▶ List of tasks
1. Decide whether each statement agrees with the DataOps page. Answer yes or no for each, quoting the deciding words.
(a) A data pipeline can report success while its output is wrong.
(b) The page teaches pipelines, orchestration, and tests from scratch rather than assuming them.
(c) Freshness and volume appear among the data equivalents of monitoring.
2. Reproduce a passage from the DataOps page, beginning at the words "This page ties" and stopping after the words "disciplined, observable system.".
3. According to the DataOps page, why does DataOps add quality and observability layers that have no exact software analog? Answer in one to three sentences.

▶ Page text
· · · ·
DataOps & Observability
Applying DevOps to data, CI/CD for data pipelines, testing strategies, data lineage, freshness/volume/distribution monitoring, incident response for data, environments and deployment, and cost/governance ops.
DataOps & Observability
Data teams have spent a decade learning a lesson software teams learned before them: you cannot ship reliable systems by hand. DataOps is the application of DevOps practices - version control, automated testing, CI/CD, monitoring, incident response - to data pipelines. Observability is the part that lets you answer "is the data healthy right now, and if not, why?" without manually querying tables.
This page ties together the rest of the data engineering material. It assumes the building blocks - pipelines (ETL & ELT), orchestration (Orchestration), tests (Data Quality), and contracts (Data Contracts) - and covers how to operate them as a disciplined, observable system.
DevOps Applied to Data
The principles transfer, but the failure modes differ. A software service fails loudly with a 500; a data pipeline can "succeed" while producing silently wrong output.
| DevOps practice | Software | Data equivalent |
|---|---|---|
| Version control | App code in Git | Pipeline code, SQL, schemas, contracts in Git |
| Automated testing | Unit/integration tests | Data quality tests, schema checks, unit tests on logic |
| CI/CD | Build, test, deploy on merge | Validate transforms, run tests, deploy DAGs/models |
| Monitoring | Latency, error rate, uptime | Freshness, volume, distribution, schema drift |
| Incident response | On-call, runbooks, postmortems | Data on-call, lineage-driven triage, backfills |
| Environments | dev/staging/prod | dev/staging/prod with isolated data |
The defining DataOps insight: data has a second axis of failure that code does not. Code is either correct or buggy. Data can be structurally valid and semantically wrong. So DataOps adds quality and observability layers that have no exact software analog.
· · · ·
▶ Source material

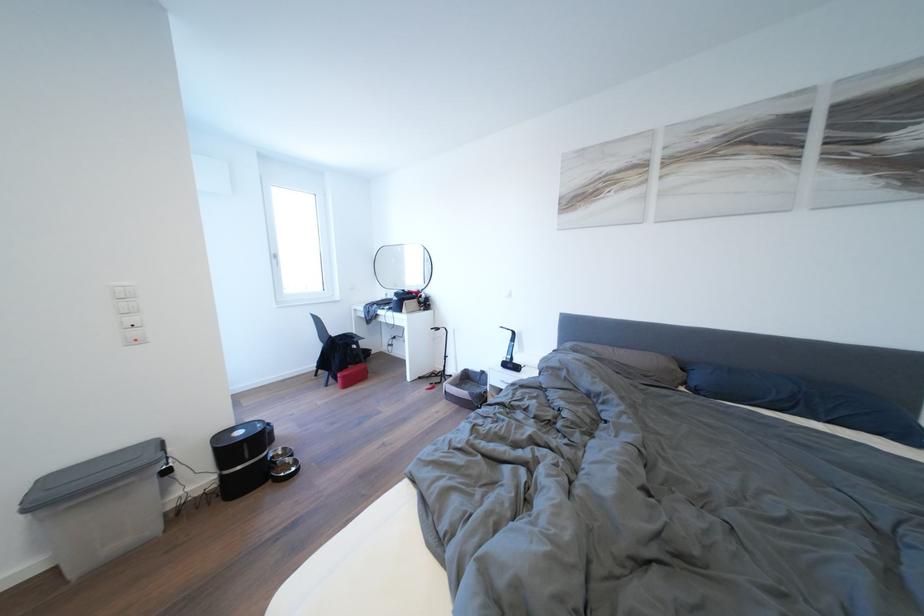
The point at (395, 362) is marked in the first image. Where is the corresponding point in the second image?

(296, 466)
· · · ·
▶ Per-task outputs
1.
(a) Yes: "a data pipeline can "succeed" while producing silently wrong output"
(b) No: "It assumes the building blocks"
(c) Yes: "Freshness, volume, distribution, schema drift"

2.
This page ties together the rest of the data engineering material. It assumes the building blocks - pipelines (ETL & ELT), orchestration (Orchestration), tests (Data Quality), and contracts (Data Contracts) - and covers how to operate them as a disciplined, observable system.

3. Data has a second axis of failure that code does not have. Code is either correct or buggy, but data can be structurally valid and still semantically wrong.